• _テキストブロック_:
馬場憂太選手の検査結果について(09/10) (FC東京公式)
 
 
馬場憂太がまた怪我をした。

先月18日のレイソル戦における負傷は当初全治4~6週間と伝えられていたのだが、予想外に重かったのか(あるいは根本的な不安除去のために?)、明日手術を行うそうである。「関節鏡視下検査」とのことで大きな切開をするわけではないようだが、あるいは今年中の復帰は無理なのかもしれない。非常に残念なことである。

このブログの読者ならもうご存じかと思うけど、僕は大の憂太びいきだ。理由は簡単で、彼のあのツンツンとマイペースな振る舞いがツンデレ好きとしてはたまらない……という冗談はさておき(笑)、彼が、少なくともFC東京においては稀に見る「ファンタジスタ」だからだ。あ、そこの人、笑わないように。こちとらかなり本気ですぜ。

 
「ファンタジスタ」なる言葉からどのような意味を読み取るかは人それぞれだろうが、僕個人の定義としては「プレーから閃き(フレア)が感じられ」「攻撃の最終局面で決定的な仕事ができる」「根っからのアタッカー」だ。必要条件としては視野の広さ(「前が見える」こと)、発想の豊かさ、技術の高さ、そして得点と勝利への意欲、だろうか。

• _課題の目的_: 馬場憂太選手についての文章のうち、「このブログの読者ならもうご存」で始まり「点と勝利への意欲、だろうか。」で終わる部分を、一字も変えずに書き写してください。 このあとに並ぶ項目は使わなくてもかまいません。

• _分析用データ_:
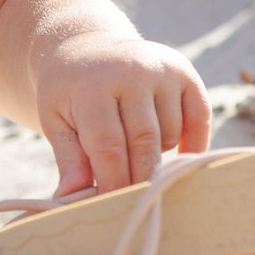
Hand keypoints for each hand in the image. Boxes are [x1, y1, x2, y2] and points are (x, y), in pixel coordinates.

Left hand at [37, 32, 210, 196]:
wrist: (86, 46)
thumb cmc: (68, 92)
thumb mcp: (56, 118)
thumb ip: (68, 157)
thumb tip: (69, 198)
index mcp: (92, 86)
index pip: (108, 145)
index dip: (112, 182)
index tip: (112, 209)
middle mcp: (131, 72)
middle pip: (143, 142)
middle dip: (139, 179)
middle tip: (133, 205)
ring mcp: (161, 70)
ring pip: (169, 135)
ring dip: (155, 155)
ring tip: (133, 153)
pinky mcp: (184, 72)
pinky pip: (199, 119)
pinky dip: (192, 144)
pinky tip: (178, 157)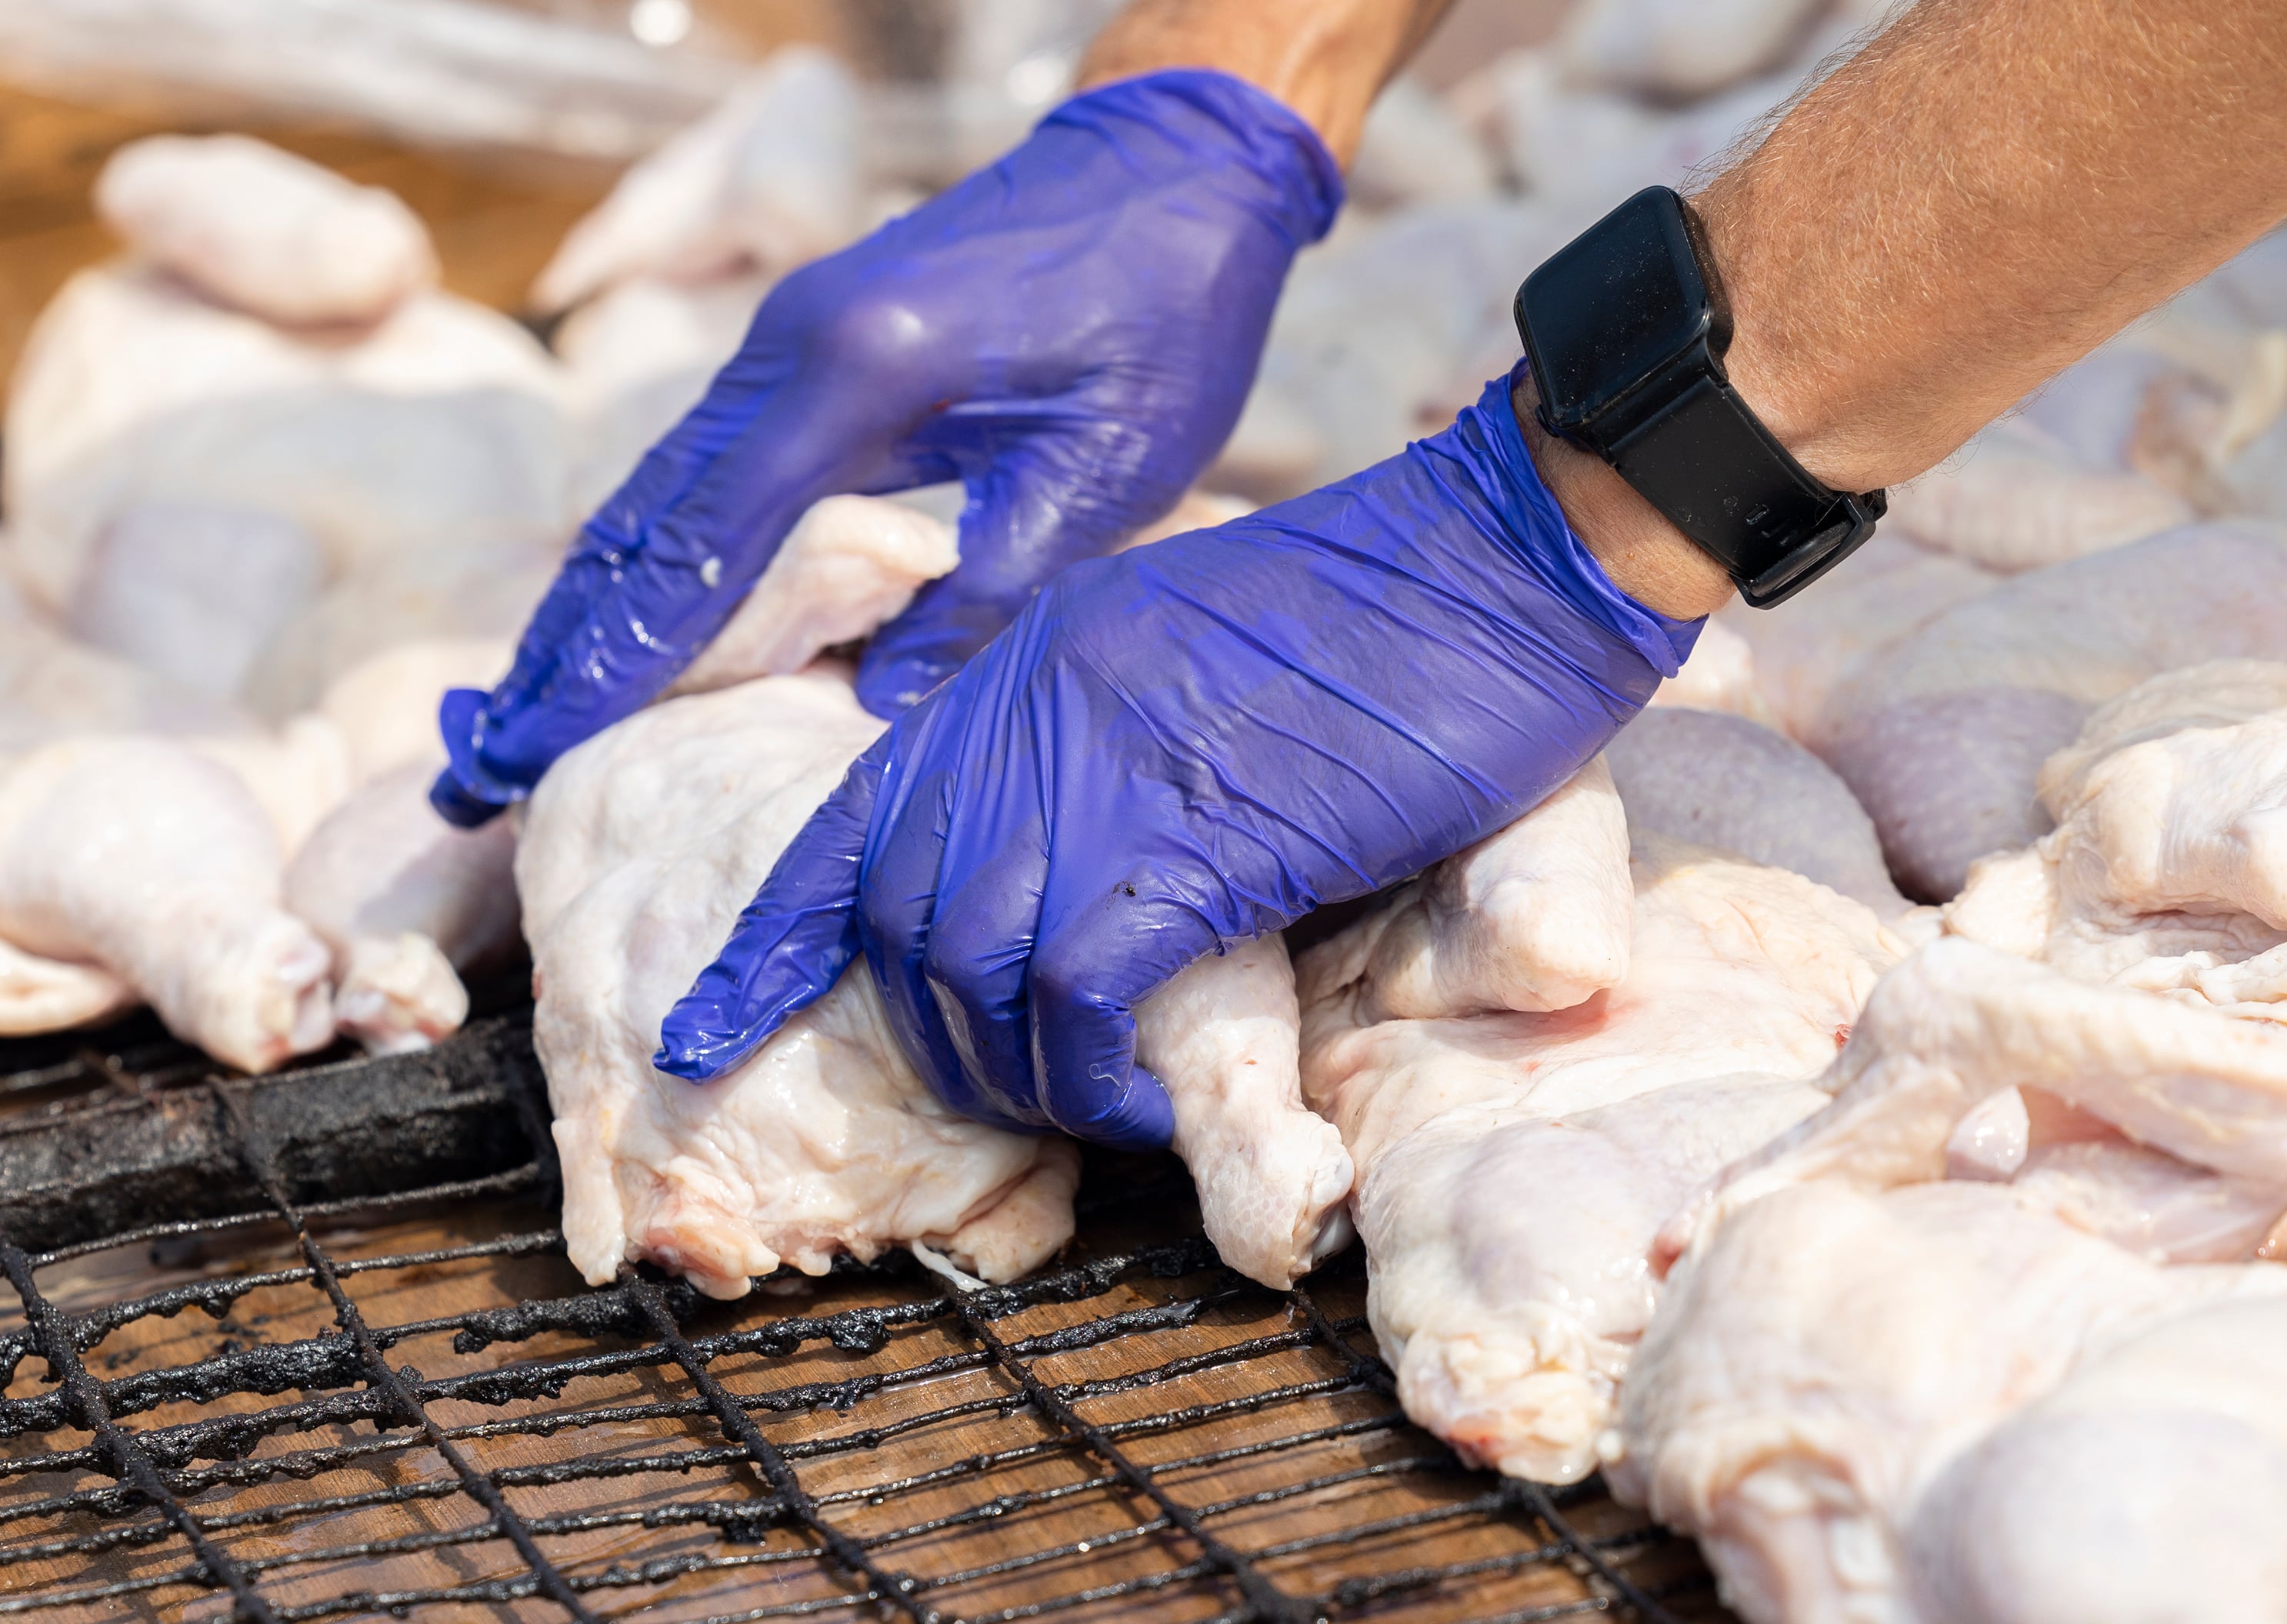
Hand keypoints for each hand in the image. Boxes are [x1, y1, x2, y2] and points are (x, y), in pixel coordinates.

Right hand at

• _期待される出力_:
このブログの読者ならもうご存じかと思うけど、僕は大の憂太びいきだ。理由は簡単で、彼のあのツンツンとマイペースな振る舞いがツンデレ好きとしてはたまらない……という冗談はさておき(笑)、彼が、少なくともFC東京においては稀に見る「ファンタジスタ」だからだ。あ、そこの人、笑わないように。こちとらかなり本気ですぜ。

 
「ファンタジスタ」なる言葉からどのような意味を読み取るかは人それぞれだろうが、僕個人の定義としては「プレーから閃き(フレア)が感じられ」「攻撃の最終局面で決定的な仕事ができる」「根っからのアタッカー」だ。必要条件としては視野の広さ(「前が見える」こと)、発想の豊かさ、技術の高さ、そして得点と勝利への意欲、だろうか。